(Source records)
----------

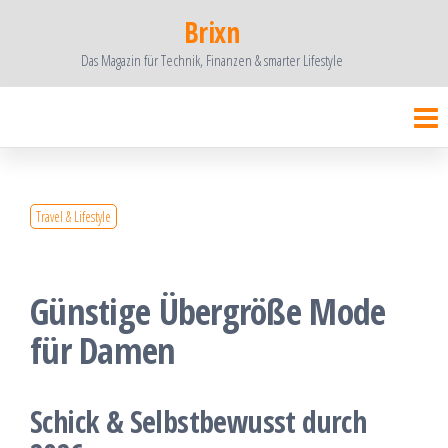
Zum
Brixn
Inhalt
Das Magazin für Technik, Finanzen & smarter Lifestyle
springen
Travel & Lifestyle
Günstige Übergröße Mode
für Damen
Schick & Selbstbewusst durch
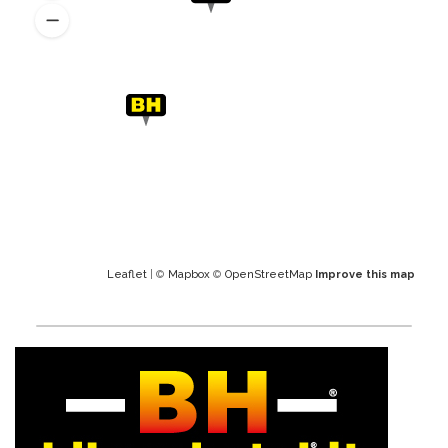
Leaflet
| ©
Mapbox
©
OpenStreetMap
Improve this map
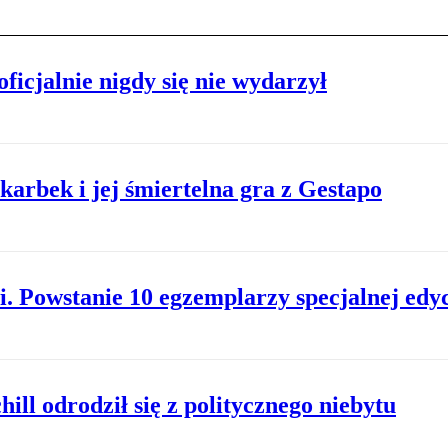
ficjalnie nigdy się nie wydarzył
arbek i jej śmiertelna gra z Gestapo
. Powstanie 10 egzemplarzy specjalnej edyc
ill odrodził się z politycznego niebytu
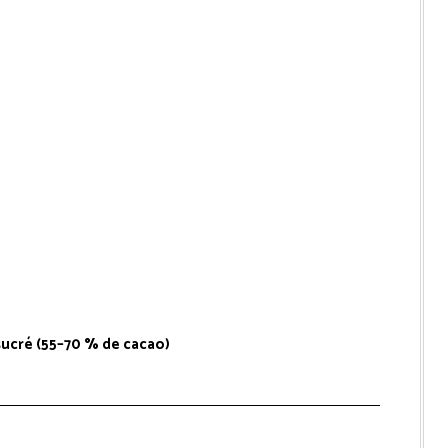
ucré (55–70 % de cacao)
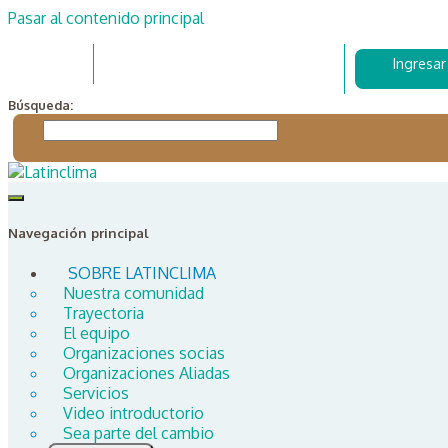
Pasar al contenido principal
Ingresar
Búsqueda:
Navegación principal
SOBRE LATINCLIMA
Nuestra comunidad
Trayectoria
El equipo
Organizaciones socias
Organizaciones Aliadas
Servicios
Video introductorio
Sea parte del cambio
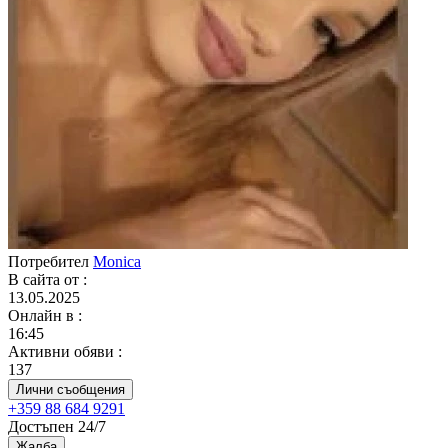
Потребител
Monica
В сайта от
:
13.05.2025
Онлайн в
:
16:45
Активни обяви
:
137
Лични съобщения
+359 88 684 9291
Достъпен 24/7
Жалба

----------

#### EXERCISE REQUIREMENTS:
How many lines in the records above contain the word "Organizaciones"? Reply with the number alone.

#### SOLUTION TO THIS EXERCISE:
2